→ 选文:
::::::

自然语言受到文学语言的影响也可能破坏语言的统一。一个民族达到一定文明程度必然会产生这种情况。我们所说的“文学语言”不仅指文学作品的语言,而且在更一般的意义上指各种为整个共同体服务的、经过培植的正式的或者非正式的语言。任由它自由发展,语言只会成为一些互不侵犯的方言,结果导致无限的分裂。但随着文化的发展,人们的交际日益频繁,他们会通过某种默契选出一种现存的方言使成为与整个民族有关的一切事务的传达工具(索绪尔,1980,271-273)。
语言规划作为一种社会活动,特别是作为有国家和政府的力量参与的社会活动,当然不同于语言本身的变化过程,语言规划同社会的经济生活,政治生活关系密切,影响遍及千家万户(沈阳,2005,311)。2001年1月1日起实施的《国家通用语言文字法》,规定中国的通用语言是普通话,普通话是公务用语,基本的教育用语,播音用语和服务用语。将普通话作为民族共同语是国家一项基本国策,推广普通话的语言规划是大势所趋,经过50年的推广努力,国人半数以上都会说普通话和一种方言。

::::::

→ 练习题 1:
选文提到,《国家通用语言文字法》规定普通话是几种用语,请逐一列出。
选文和记录是彼此无关的两份材料。

::::::

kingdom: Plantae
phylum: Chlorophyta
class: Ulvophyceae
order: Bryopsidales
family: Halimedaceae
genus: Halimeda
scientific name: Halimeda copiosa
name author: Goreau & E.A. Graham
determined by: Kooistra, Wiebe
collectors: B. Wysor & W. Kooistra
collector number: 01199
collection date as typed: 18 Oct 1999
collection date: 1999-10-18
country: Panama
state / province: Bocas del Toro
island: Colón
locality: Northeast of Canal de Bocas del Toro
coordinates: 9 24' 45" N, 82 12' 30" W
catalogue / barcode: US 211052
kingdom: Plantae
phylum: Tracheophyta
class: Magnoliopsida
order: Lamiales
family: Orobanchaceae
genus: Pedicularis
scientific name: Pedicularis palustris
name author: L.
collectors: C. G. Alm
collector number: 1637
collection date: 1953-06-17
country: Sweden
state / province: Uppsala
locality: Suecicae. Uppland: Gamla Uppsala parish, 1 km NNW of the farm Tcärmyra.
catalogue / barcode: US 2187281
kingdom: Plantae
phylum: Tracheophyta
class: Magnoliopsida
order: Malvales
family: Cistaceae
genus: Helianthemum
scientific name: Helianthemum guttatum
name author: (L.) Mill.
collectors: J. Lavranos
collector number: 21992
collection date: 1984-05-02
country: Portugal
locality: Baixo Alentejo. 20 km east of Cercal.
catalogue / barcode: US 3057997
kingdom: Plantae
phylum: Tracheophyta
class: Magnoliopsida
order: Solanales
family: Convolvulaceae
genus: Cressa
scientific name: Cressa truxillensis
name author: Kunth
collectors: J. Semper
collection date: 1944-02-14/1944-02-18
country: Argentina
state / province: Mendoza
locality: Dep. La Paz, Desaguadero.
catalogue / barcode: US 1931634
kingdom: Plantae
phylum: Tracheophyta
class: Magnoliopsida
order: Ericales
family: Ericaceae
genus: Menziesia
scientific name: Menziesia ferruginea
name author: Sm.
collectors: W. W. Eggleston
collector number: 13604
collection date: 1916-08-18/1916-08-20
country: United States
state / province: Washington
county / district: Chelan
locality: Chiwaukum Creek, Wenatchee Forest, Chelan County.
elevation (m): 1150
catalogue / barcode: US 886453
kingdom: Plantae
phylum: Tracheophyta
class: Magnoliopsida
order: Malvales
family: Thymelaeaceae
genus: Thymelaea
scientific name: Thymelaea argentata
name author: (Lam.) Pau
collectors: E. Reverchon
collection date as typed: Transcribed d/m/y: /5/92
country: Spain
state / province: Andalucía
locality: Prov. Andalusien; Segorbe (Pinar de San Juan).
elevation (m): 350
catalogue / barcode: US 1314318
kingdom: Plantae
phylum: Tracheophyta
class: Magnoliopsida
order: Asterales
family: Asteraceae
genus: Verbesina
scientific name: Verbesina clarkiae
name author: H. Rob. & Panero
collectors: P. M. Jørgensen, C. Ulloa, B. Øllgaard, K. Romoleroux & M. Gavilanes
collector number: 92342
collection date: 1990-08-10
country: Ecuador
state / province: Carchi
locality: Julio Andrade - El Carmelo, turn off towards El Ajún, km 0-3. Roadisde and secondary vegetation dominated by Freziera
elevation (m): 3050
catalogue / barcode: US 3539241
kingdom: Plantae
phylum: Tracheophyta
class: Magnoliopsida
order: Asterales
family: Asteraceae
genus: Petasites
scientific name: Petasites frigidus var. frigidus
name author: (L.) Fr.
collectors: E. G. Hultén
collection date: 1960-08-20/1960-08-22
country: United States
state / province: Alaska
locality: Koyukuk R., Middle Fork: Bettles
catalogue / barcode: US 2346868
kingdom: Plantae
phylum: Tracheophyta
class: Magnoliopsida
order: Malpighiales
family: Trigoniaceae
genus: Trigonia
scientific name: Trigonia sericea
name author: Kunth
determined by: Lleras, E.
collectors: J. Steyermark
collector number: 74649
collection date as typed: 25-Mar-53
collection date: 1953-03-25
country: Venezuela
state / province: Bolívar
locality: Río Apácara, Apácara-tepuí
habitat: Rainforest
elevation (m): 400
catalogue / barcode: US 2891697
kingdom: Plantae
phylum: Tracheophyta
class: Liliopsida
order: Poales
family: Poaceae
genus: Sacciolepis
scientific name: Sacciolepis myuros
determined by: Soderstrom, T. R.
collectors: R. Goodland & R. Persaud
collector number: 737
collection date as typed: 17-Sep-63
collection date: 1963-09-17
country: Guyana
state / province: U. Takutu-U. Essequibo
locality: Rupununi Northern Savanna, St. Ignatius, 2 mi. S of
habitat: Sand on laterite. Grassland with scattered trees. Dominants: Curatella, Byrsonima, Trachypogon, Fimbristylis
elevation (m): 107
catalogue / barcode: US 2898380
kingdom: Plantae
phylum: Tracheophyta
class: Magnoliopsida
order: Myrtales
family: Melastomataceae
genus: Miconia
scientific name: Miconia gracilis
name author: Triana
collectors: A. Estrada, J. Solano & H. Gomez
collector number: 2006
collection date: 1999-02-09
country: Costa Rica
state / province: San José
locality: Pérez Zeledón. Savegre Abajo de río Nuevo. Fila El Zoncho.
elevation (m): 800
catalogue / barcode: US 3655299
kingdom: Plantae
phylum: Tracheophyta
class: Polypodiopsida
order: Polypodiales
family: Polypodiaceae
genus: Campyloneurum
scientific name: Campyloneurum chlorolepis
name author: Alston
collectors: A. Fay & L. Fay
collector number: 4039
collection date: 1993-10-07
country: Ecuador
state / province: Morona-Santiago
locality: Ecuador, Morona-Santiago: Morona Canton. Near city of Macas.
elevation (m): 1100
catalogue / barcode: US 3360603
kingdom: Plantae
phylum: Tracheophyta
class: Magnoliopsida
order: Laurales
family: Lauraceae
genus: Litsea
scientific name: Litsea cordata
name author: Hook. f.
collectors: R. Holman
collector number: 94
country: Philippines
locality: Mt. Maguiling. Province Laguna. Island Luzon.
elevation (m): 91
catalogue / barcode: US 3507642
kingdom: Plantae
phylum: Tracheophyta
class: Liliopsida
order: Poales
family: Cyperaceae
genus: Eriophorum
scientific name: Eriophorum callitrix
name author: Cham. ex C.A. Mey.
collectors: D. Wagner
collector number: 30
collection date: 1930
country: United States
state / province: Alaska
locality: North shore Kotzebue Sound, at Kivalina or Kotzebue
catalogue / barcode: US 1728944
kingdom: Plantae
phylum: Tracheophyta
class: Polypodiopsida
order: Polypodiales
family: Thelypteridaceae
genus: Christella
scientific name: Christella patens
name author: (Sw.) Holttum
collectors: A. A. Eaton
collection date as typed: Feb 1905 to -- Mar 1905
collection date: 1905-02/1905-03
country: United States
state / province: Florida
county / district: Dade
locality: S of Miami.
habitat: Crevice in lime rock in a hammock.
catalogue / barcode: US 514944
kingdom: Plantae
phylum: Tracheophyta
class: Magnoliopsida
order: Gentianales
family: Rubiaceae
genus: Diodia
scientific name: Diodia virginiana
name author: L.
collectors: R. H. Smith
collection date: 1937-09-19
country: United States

::::::

→ 练习题 2:
请照抄记录中从含有“state / province: U. Takutu-U. Essequibo”的那一行起,到含有“name author: Triana”的那一行为止的各行,首尾两行都算在内。

→ 作答 1:
公务用语、基本的教育用语、播音用语、服务用语。

→ 作答 2:
state / province: U. Takutu-U. Essequibo
locality: Rupununi Northern Savanna, St. Ignatius, 2 mi. S of
habitat: Sand on laterite. Grassland with scattered trees. Dominants: Curatella, Byrsonima, Trachypogon, Fimbristylis
elevation (m): 107
catalogue / barcode: US 2898380
kingdom: Plantae
phylum: Tracheophyta
class: Magnoliopsida
order: Myrtales
family: Melastomataceae
genus: Miconia
scientific name: Miconia gracilis
name author: Triana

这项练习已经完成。